NOVEMBER is lung cancer awareness month, when people displaying the common symptoms of lung cancer — such as a persistent cough, breathlessness or unexplained weight loss — are encouraged to visit their doctors.
Lung cancer is estimated to be the cause of nearly one in five deaths (1.59 million deaths, 19.4 per cent of the total) worldwide.
Usually more attention is paid to other types of cancers such as breast, rather than lung, which could be due to the negative connotations surrounding the use of tobacco and its role in developing the disease.
But even though the majority of lung cancer cases are linked to smoking or exposure to tobacco smoke, many of the victims of lung cancer have never smoked or been exposed to a significant amount of second-hand smoke. Some causes are hereditary, or due to the inhalation of radon gas, air pollution, or exposure to asbestos.
When cancer ignites in the lungs it is one of the most deadly, and in many cases, patients do not experience any symptoms until the cancer has extended to large sections of the lungs or even to other parts of the body. This rapid growth, combined with the cancer’s notorious resistance to chemotherapy, makes efforts to promote awareness and continued research even more important.
Therefore, let us all join in the fight against lung cancer this November by encouraging our friends who smoke to give up the habit, while reminding others to pay attention to their family history and environment.

=== CHECK YOUR UNDERSTANDING ===
[a] Answer these questions from the lung cancer awareness passage, one per line:
(i) How many deaths worldwide is lung cancer estimated to cause, and what share of the total is that?
(ii) Apart from smoking and second-hand smoke, what causes of lung cancer does the passage name?
(iii) Which two traits of the cancer does the passage say make awareness and research even more important?
[b] Turn the paragraph of the lung cancer awareness passage that begins "But even though the majority" into a short bulleted list that keeps its main facts.

=== PROVIDED MATERIAL ===
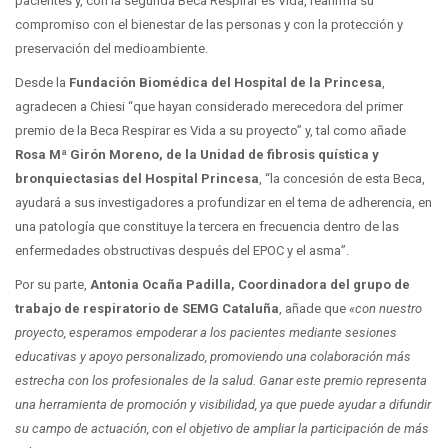
pacientes y, con la segunda Beca Respirar es Vida, reafirma su
compromiso con el bienestar de las personas y con la protección y
preservación del medioambiente.
Desde la
Fundación Biomédica del Hospital de la Princesa
,
agradecen a Chiesi “que hayan considerado merecedora del primer
premio de la Beca Respirar es Vida a su proyecto” y, tal como añade
Rosa Mª Girón Moreno, de la Unidad de fibrosis quística y
bronquiectasias del Hospital Princesa
, “la concesión de esta Beca,
ayudará a sus investigadores a profundizar en el tema de adherencia, en
una patología que constituye la tercera en frecuencia dentro de las
enfermedades obstructivas después del EPOC y el asma”.
Por su parte,
Antonia Ocaña Padilla, Coordinadora del grupo de
trabajo de respiratorio de SEMG Cataluña
, añade que
«con nuestro
proyecto, esperamos empoderar a los pacientes mediante sesiones
educativas y apoyo personalizado, promoviendo una colaboración más
estrecha con los profesionales de la salud. Ganar este premio representa
una herramienta de promoción y visibilidad, ya que puede ayudar a difundir
su campo de actuación, con el objetivo de ampliar la participación de más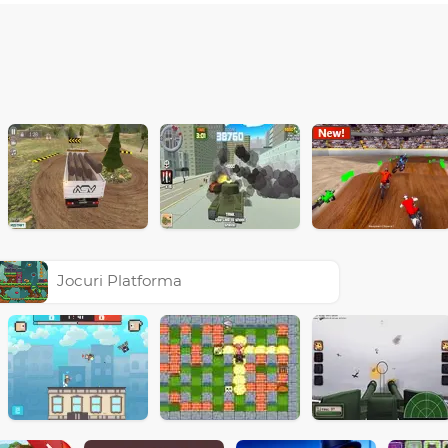
Jocuri Platforma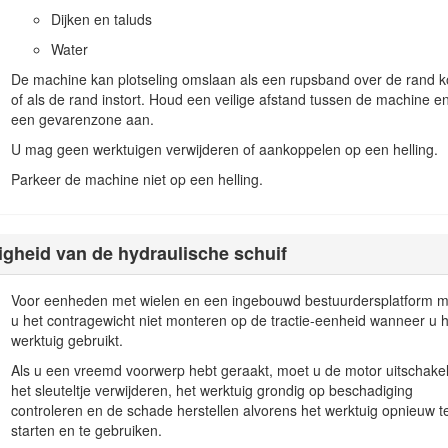
Dijken en taluds
uvelafwaarts met het zware uiteinde naar de top van de heuvel ge
Water
 maakt de voorzijde van de machine tot het zware uiteinde.
De machine kan plotseling omslaan als een rupsband over de rand k
t of strekt (indien van toepassing) op een helling, heeft dit invloed o
of als de rand instort. Houd een veilige afstand tussen de machine e
n als u op een helling rijdt.
een gevarenzone aan.
dat de bestuurder de controle over de machine verliest en deze omkantelt
U mag geen werktuigen verwijderen of aankoppelen op een helling.
en of oneffen terrein vereist altijd extra voorzichtigheid.
Parkeer de machine niet op een helling.
ten op voor werken op hellingen. Als onderdeel van deze procedures m
veilig kunt gebruiken. Gebruik altijd uw gezond verstand en uw beoor
ligheid van de hydraulische schuif
rzichtig op hellingen. De toestand van de grond kan van invloed zijn o
ls de machine grip verliest, rijd de helling dan langzaam in een rechte li
Voor eenheden met wielen en een ingebouwd bestuurdersplatform 
u het contragewicht niet monteren op de tractie-eenheid wanneer u h
 u een bocht moet maken, moet u dit langzaam doen en de zware kant
werktuig gebruikt.
Als u een vreemd voorwerp hebt geraakt, moet u de motor uitschake
hoedzaam te werk. Verander niet plotseling de snelheid of de rijrichti
het sleuteltje verwijderen, het werktuig grondig op beschadiging
u de machine op een helling gebruikt, maai die helling dan niet.
controleren en de schade herstellen alvorens het werktuig opnieuw t
starten en te gebruiken.
 kans bestaat dat de machine omslaat op ongelijk terrein. In hoog gras zi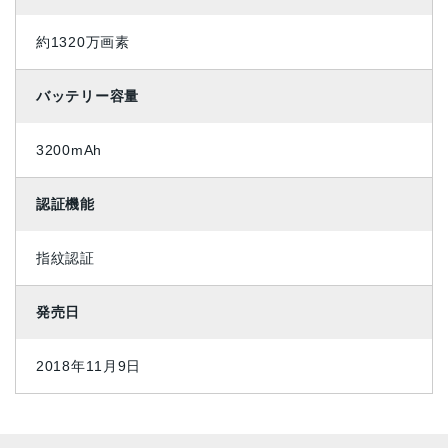
約1320万画素
バッテリー容量
3200mAh
認証機能
指紋認証
発売日
2018年11月9日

=== OUTPUTS FOR THE TASKS ===
[a]
(i) 1.59 million deaths, or 19.4 per cent of the total, which is nearly one in five.
(ii) Hereditary causes, inhaling radon gas, air pollution, and exposure to asbestos.
(iii) Its rapid growth and its notorious resistance to chemotherapy.

[b]
- Most lung cancer cases are linked to smoking or exposure to tobacco smoke.
- Many people with lung cancer have never smoked or been exposed to much second-hand smoke.
- Other causes include:
  - heredity
  - inhaling radon gas
  - air pollution
  - exposure to asbestos